Once the shader is compiled there should be no more spikes though (so shouldn't effect performance apart from in the editor)
Is your spike happening whilst playing? It strange it looks like its calling shader.editorloadvariant - the way I thought Unity worked was it makes a compiled version of your shader beforehand.... maybe i need to do something to make unity spit out variants properly when it builds:
https://blogs.unity3d.com/2014/05/06/shader-compilation-in-unity-4-5/
Hi ToddRivers,
I believe it's just lagging while in editor. My builds lag on occasion, but that may be because of other problems with my own code haha..
But just wanted to give you a heads up on what I was experiencing, in regards to your shader.
Thanks again for this. It's been a really awesome shader for Spine!
Hi @ToddRivers,
I'm keeping up with the updates and keep thanking you for creating these shaders.
Is there any chance you could add support for simple offset-shadows to the ubershader (or maybe also an outline?), as part of the ubershader, or as a separate single-coloured-shadow-shader, maybe with some configurable edge blurring that also supports fading the skeleton shadow as a whole (an alpha value for the whole skeleton, not made by overlaying each bone's alpha: i.e.: like a real shadow?)
I remember to have seen something like a skeleton trail FX but can't remember where, and if the trail was actually revealing each bone's borders when fading or was faded as a whole.
If it's not available right now, and you're available to work on it, I'd happily donate to have this feature (working on mobile, I suppose some multiple passes could be needed, but I would be using this for the main chars only)
Cheers,
Alessandro Salvati
Hey folks, does anyone have input for this guy?
Hey! Added a little update which I think was requested a while ago - scaling for normal maps (I noticed Unity added it into their standard shader so just copied that code) that means you can tweak how bumpy your bump map is in the shader
As far as my normal map flow I use SpriteIlluminator to create my normal maps. I'm still paying around with the best way of solving 'pillowing' where joints or limbs that should be one continous shape look like seperately beveled parts.

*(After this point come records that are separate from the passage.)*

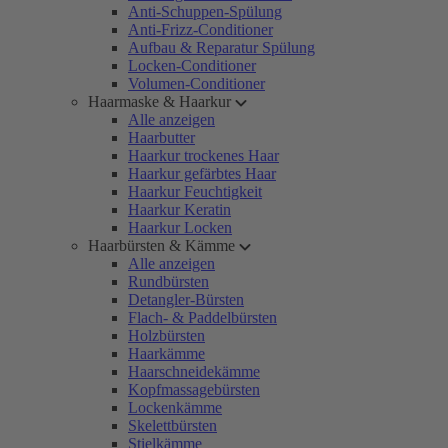
Anti-Schuppen-Spülung
Anti-Frizz-Conditioner
Aufbau & Reparatur Spülung
Locken-Conditioner
Volumen-Conditioner
Haarmaske & Haarkur
Alle anzeigen
Haarbutter
Haarkur trockenes Haar
Haarkur gefärbtes Haar
Haarkur Feuchtigkeit
Haarkur Keratin
Haarkur Locken
Haarbürsten & Kämme
Alle anzeigen
Rundbürsten
Detangler-Bürsten
Flach- & Paddelbürsten
Holzbürsten
Haarkämme
Haarschneidekämme
Kopfmassagebürsten
Lockenkämme
Skelettbürsten
Stielkämme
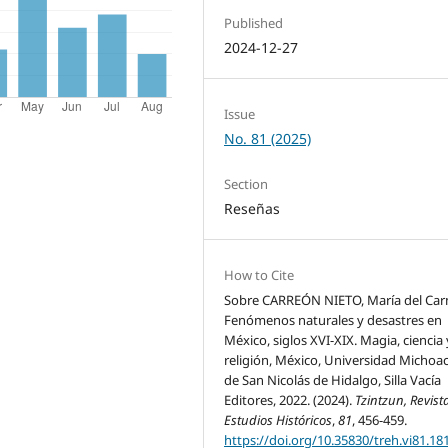
Published
2024-12-27
Issue
No. 81 (2025)
Section
Reseñas
How to Cite
Sobre CARREÓN NIETO, María del Ca
Fenómenos naturales y desastres en
México, siglos XVI-XIX. Magia, ciencia 
religión, México, Universidad Michoa
de San Nicolás de Hidalgo, Silla Vacía
Editores, 2022. (2024).
Tzintzun, Revist
Estudios Históricos
,
81
, 456-459.
https://doi.org/10.35830/treh.vi81.18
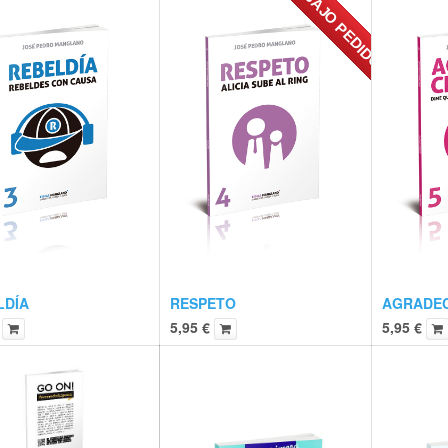
SÓLO BAJO PEDIDO
LDÍA
RESPETO
AGRADEC
5,95
€
5,95
€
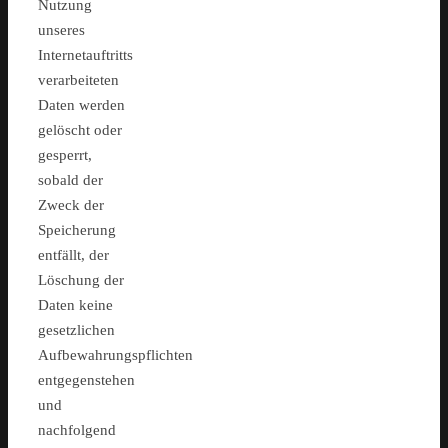
Nutzung
unseres
Internetauftritts
verarbeiteten
Daten werden
gelöscht oder
gesperrt,
sobald der
Zweck der
Speicherung
entfällt, der
Löschung der
Daten keine
gesetzlichen
Aufbewahrungspflichten
entgegenstehen
und
nachfolgend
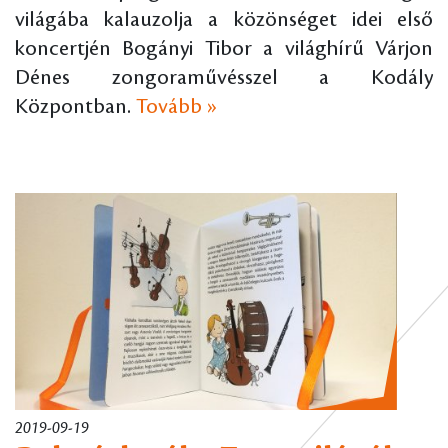
világába kalauzolja a közönséget idei első
koncertjén Bogányi Tibor a világhírű Várjon
Dénes zongoraművésszel a Kodály
Központban.
Tovább »
2019-09-19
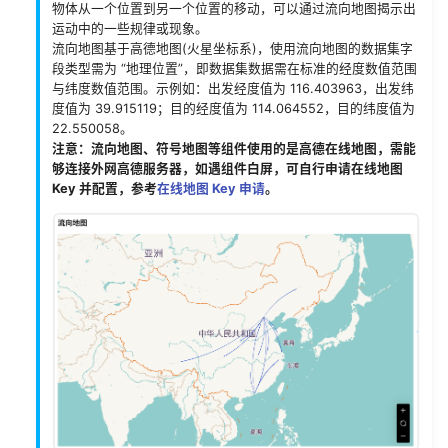
物体从一个位置到另一个位置的移动，可以通过流向地图揭示出
运动中的一些规律或现象。
流向地图基于高德地图(火星坐标系)，使用流向地图的数据集字
段类型需为 “地理位置”，即数据集数据需在标准的经度数值范围
与纬度数值范围。示例如：出发经度值为 116.403963，出发纬
度值为 39.915119；目的经度值为 114.064552，目的纬度值为
22.550058。
注意：流向地图、符号地图等组件使用的是高德在线地图，需能
够连接外网高德服务器，如遇组件白屏，可自行申请在线地图
Key 并配置，参考
在线地图 Key 申请
。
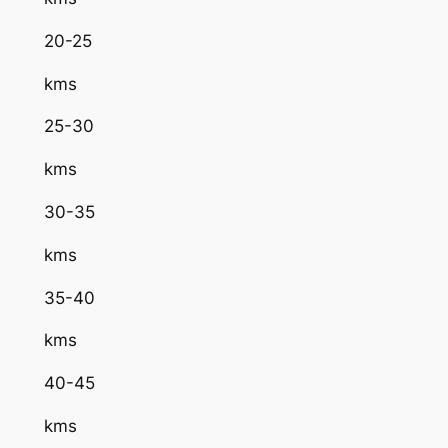
20-25
kms
25-30
kms
30-35
kms
35-40
kms
40-45
kms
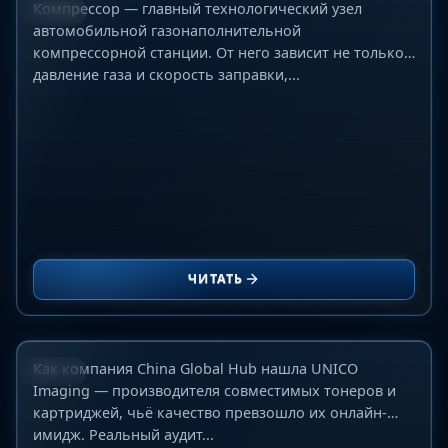
Компрессор — главный технологический узел
БЛОГ
автомобильной газонаполнительной
компрессорной станции. От него зависит не только
давление газа и скорость заправки,...
Как мы нашли UNICO Imaging: аудит,
изменивший наш взгляд на рынок
ЧИТАТЬ
совместимых картриджей в Китае
10 июня 2026 г.
Как компания China Global Hub нашла UNICO
БЛОГ
Imaging — производителя совместимых тонеров и
картриджей, чьё качество превзошло их онлайн-
имидж. Реальный аудит...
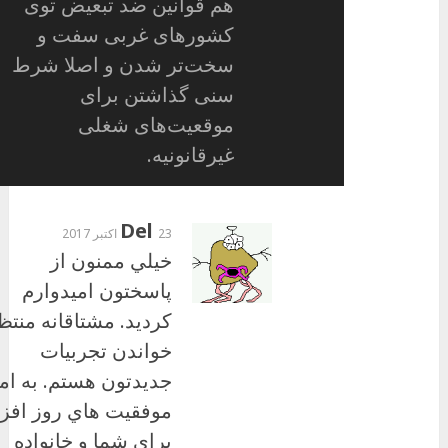
هم قوانین ضد تبعیض توی
کشورهای غربی سفت و
سخت‌تر شدن و اصلا شرط
سنی گذاشتن برای
موقعیت‌های شغلی
غیرقانونیه.
Del
23 اکتبر 2017
خيلي ممنون از
پاسختون اميدوارم
كرديد. مشتاقانه منتظ
خواندن تجربيات
جديدتون هستم. به ام
موفقيت هاي روز افز
براي شما و خانواده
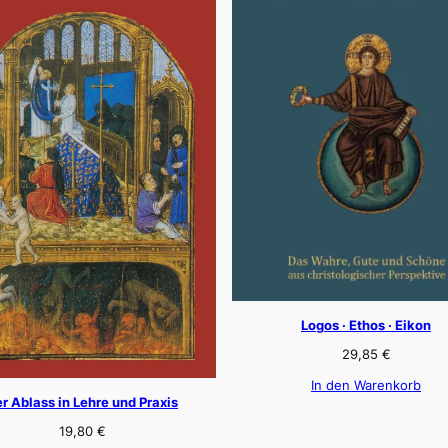
Logos · Ethos · Eikon
29,85
€
In den Warenkorb
r Ablass in Lehre und Praxis
19,80
€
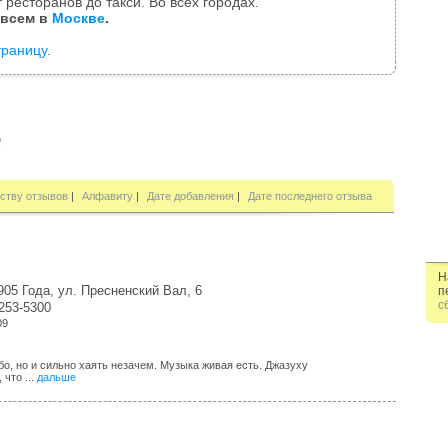
 ресторанов до такси. Во всех городах.
 всем в
Москве
.
траницу
.
е
ству отзывов
|
Алфавиту
|
Дате добавления
|
Дате последнего отзыва
Н
905 Года, ул. Пресненский Вал, 6
п
с
253-5300
09
обо, но и сильно хаять незачем. Музыка живая есть. Джазуху
 что ...
дальше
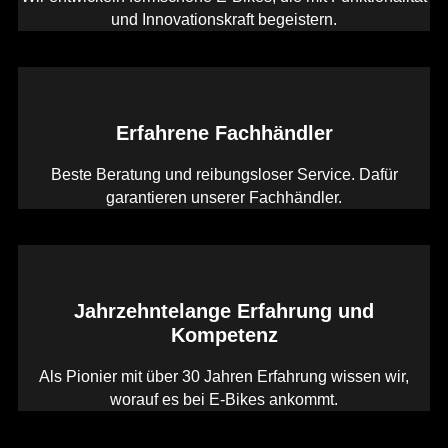
und Innovationskraft begeistern.
Erfahrene Fachhändler
Beste Beratung und reibungsloser Service. Dafür
garantieren unserer Fachhändler.
Jahrzehntelange Erfahrung und
Kompetenz
Als Pionier mit über 30 Jahren Erfahrung wissen wir,
worauf es bei E-Bikes ankommt.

One method is instead of using SpriteIlluminator to bump each sprite image seperately, export your full character or full limb from photoshop, bump that in SpriteIlluminator and then reimport it into photoshop and then cut it up and export it in the same way you cut up the character for animations.
This means the parts that should be one piece like a leg for example get bumped as they should.
Sure there's better methods though!
What are the limitations of these Shaders? I'm using this for my mobile game. The sprites (SpriteRenderer) flickering very hard on mobile. With flickering I mean appear / disappear of the sprites. Anyne facing the same issue?